In order to support offline exports from the UI, we will need to build models to track export progress on the source. To immediately support customers without requiring them to upgrade, a script to export entities to disk and AWS will be written in Congregate.

Iterations

  1. Define metadata structure and file structure.
  2. Convert data that is currently downloaded from source to destination via API calls to file exports so they will be supported by offline transfer
  3. Create a document describing how to fetch all files for the process above so that export files can be consistently fetched during development. This document allows engineers and users to manually build and export data as needed, and also serves as a template for how Congregate should perform offline exports.
  4. Begin work to update import side according to file discovery and metadata definitions. Anything discovered during this process can also refine the file structure definitions as needed, but should not be how files structures are defined to avoid confusion and inconsistencies. Engineers can to begin dogfooding offline imports with this iteration for continuous improvement. Customers on self-managed instances will technically be able to perform offline imports immediately if they are willing to manually build the import data files.
  5. Build export tool in congregate to support offline transfers for older instances. Start with congregate because all existing instances are too old to use UI or a new API for export. Once this is complete, customers should be able to begin performing offline transfers using Congregate.
  6. Build GitLab API support for offline exports to be done from the source instance directly. Once this is complete, customers with the latest version of GitLab on the source instance can begin performing offline transfers without Congregate using the API.
  7. Build a UI in GitLab to export groups offline. This allows customers with the latest version of GitLab to export groups without congregate or any API calls to the source.
  8. Allow upload to other object storage providers other than AWS. This can be done as soon as the first iteration on offline imports is complete.

Why work on Congregate before an API in GitLab?

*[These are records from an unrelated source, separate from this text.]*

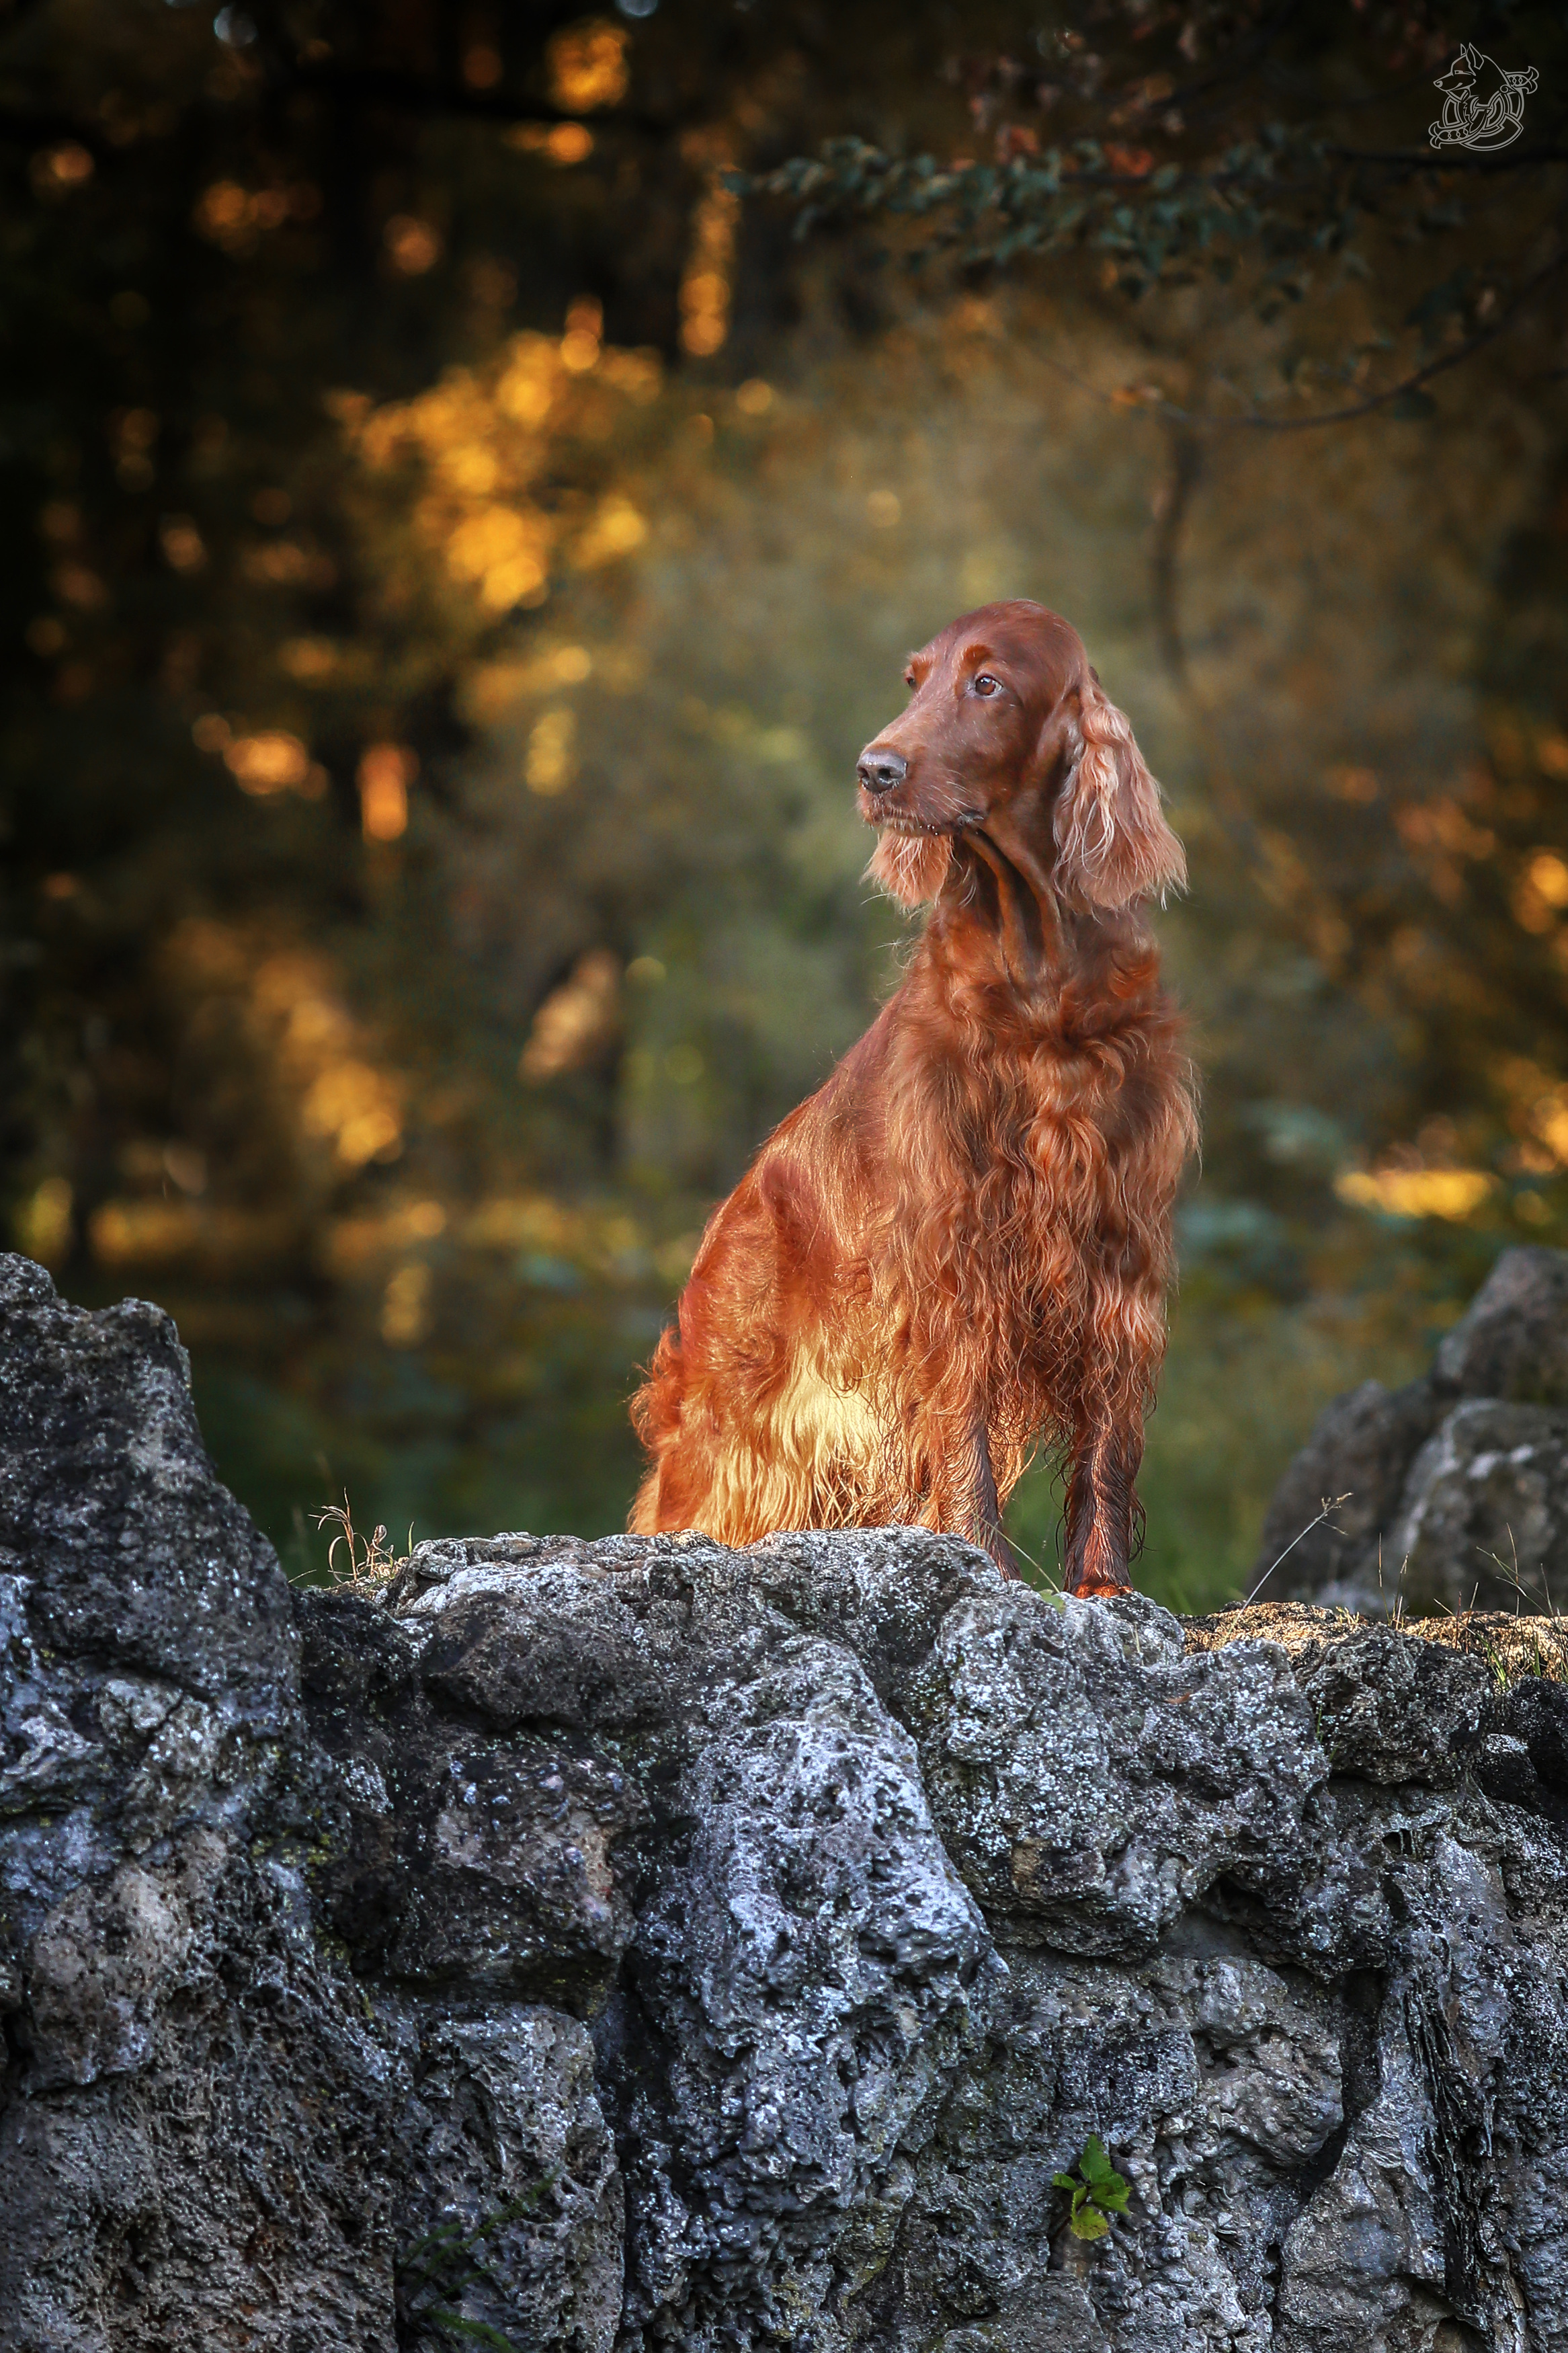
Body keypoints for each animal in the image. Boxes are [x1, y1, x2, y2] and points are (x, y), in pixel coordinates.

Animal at [625, 602, 1189, 1600]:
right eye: (912, 680)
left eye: (986, 683)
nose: (873, 769)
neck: (1039, 975)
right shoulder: (953, 1251)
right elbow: (961, 1428)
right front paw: (984, 1565)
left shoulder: (1118, 1245)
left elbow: (1109, 1444)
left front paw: (1104, 1587)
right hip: (726, 1438)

It’s not necessary to implement a script to export relations in Congregate before supporting offline exports in GitLab directly. It can be done simultaneously if there’s enough development capacity. However, it’s a convenience to customers to provide offline exports in Congregate as soon as possible because it allows them to perform offline exports without upgrading to the latest version of GitLab first. It also means that customers don’t also need to upgrade to the latest version on their source instance if a bug is found in the built-in export functionality. Congregate might have bugs as well, but it’s much easier to fetch the latest version of Congregate than it is to upgrade an instance of GitLab, especially if a customer plans to migrate their data out anyway.

Alternative Solutions

Alternatives to Congregate

  • Only building offline export directly into GitLab. It’s not necessary to add offline direct transfer support into GitLab, but it will require all customers to upgrade to the first version where offline transfer exports are supported, at a minimum. Plus, as bugs are discovered in the offline export process, customers might need to upgrade again to fix those bugs on the source instance. Building a solution in Congregate first allows customers with older source versions to be able to perform offline transfers.
  • Writing a plain-ol-Ruby script: This is possible, but Congregate includes the basis for time-intensive features like upload to AWS S3. It’s already well-supported by Professional Services as well, meaning they don’t need to learn how to use and possibly maintain another script when helping a customer with specific needs.